Our students are not the only one’s who learn from the system. With the vast amount of actionable data that gets tracked, from time spent on an assignment to assessment metrics, our academic and instructional design teams can collaborate to make informed decisions when it comes to everything from working with subject matter experts hired to curate learning material to mapping entire program curricula. Faculty have data dashboards that provide a snapshot of individual and class-wide performance, empowering them to tailor interventions and feedback at a level of scale and specificity not otherwise obtainable.

Academic advising interventions are also based on actionable data. Through a series of early alert reports, data is gathered from Jenzabar, PowerFAIDS (student information systems), Canvas (learning management system), and the Civitas’ Illume Dashboard (dashboard of powerful predictors of success), among other sources, allowing the advising team to be proactive and intentional in their outreach. Data points on student performance such as grades less than 70 or a missed assignment are critical to a student’s success in an accelerated, six-week course. When the advising team is alerted to issues of this nature on a consistent basis, they are able to reach out to the students to provide appropriate support.
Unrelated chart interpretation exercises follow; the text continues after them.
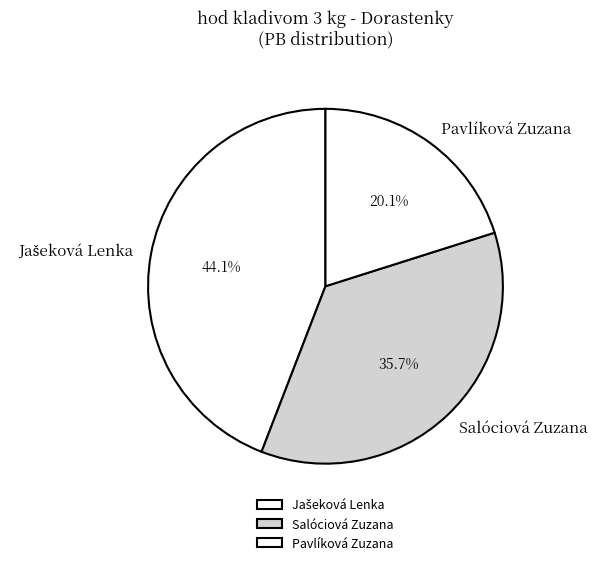

Does Salóciová Zuzana represent more than half of the total?

No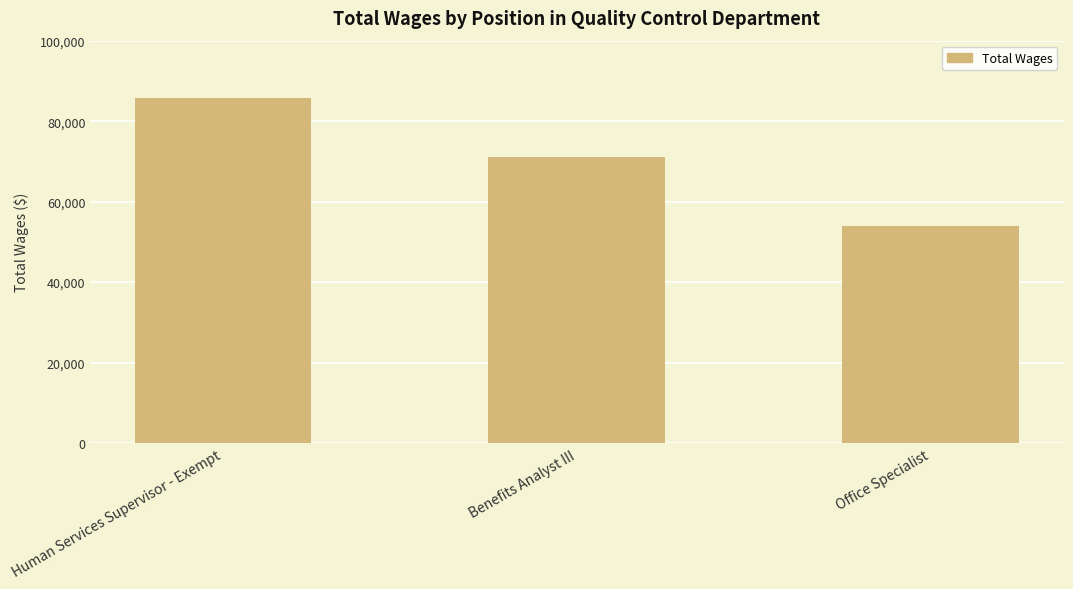

At which category does the chart reach its peak across all series?

Human Services Supervisor - Exempt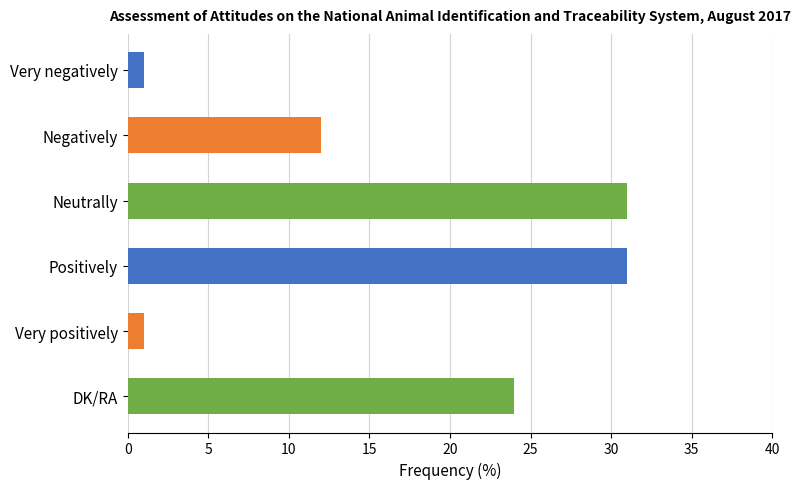

What is the maximum value shown in the chart?

31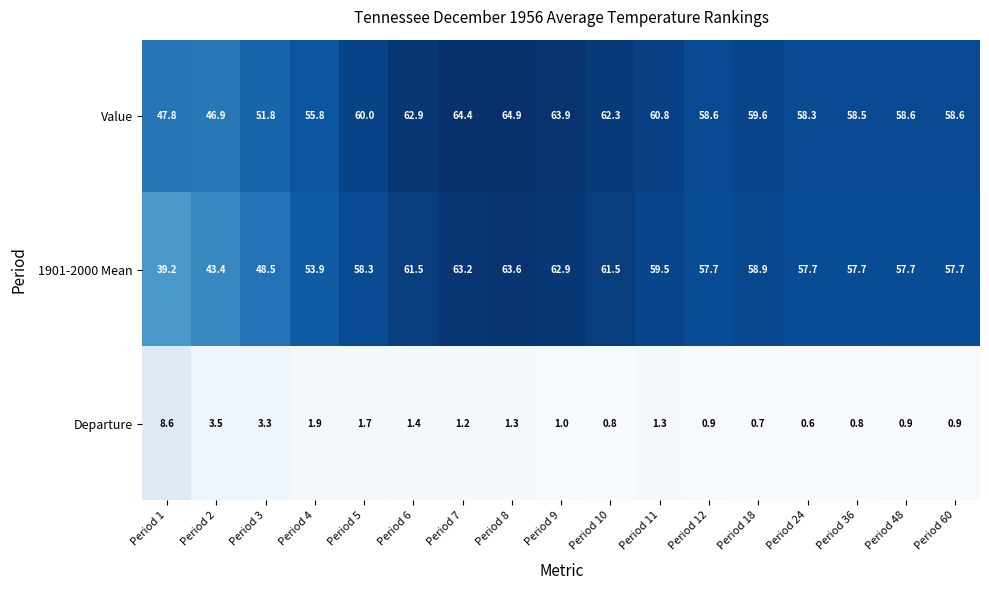

What is the difference between the second highest and second lowest values in the Departure series?

2.8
Data collection on students begins prior to their matriculation and continues on post-graduation. Data provides valuable information to support the success of an online learner, and to allow the institution to be proactive. Attendees will learn how to use powerful predictors to identify at-risk students and identify the most appropriate intervention. Administrators, academic technology support staff, and faculty can come away from this presentation with models for implementing and using adaptive technologies into online classroom. Attendees will also have a set of approaches for leveraging different types of data in service of improving the student learning experience.

Together, the attendees of this workshop will be presented with a student profile and will follow the student lifecycle of a non-traditional, online learner. Using data provided by the presenters, the attendees will make decisions on appropriate interventions and outreach. They will get to experience how Bay Path University leverages data to promote student success. We will also share some of the triumphs and tribulations we have experienced through the process of transitioning to a fully data-driven model. In addition to making informed intervention decisions, the attendees will also be presented with data from the KnowledgePath platform and will be asked to consider this data and make suggestions for potential course redesign.
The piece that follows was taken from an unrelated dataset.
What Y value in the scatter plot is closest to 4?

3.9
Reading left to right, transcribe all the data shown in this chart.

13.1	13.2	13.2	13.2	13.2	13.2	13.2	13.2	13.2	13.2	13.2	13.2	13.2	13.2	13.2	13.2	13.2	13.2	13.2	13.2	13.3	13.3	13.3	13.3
This experience will allow participants to interact with different data sets and explore ways to make sense of the data and use it to support their practices. After their exploration, the presenters will share their own practices used with the attendees and will continue the discussion.

 

 

References

Angelino, L., Williams, F., Natvig, D. (2007). Strategies to Engage Online Students and Reduce 
     Attrition Rates. The Journal of Educators Online, 4(2).

Calvin, J., & Freeburg, B. W. (2010). Exploring adult learners' perceptions of technology
     competence and retention in web-based courses. Quarterly Review of Distance Education, 11(2), 63-72.

Dare, L. A., and Zapata, L. and Thomas, A.G. (2005). Assessing the needs of distance learners: A student affairs perspective.
     New Directions for Student Services, 112, 39-53.

Jordan, L. (2009). Transforming the Student Experience at a Distance: Designing for
    collaborative online learning. Engineering Education, 4(2), 25-36.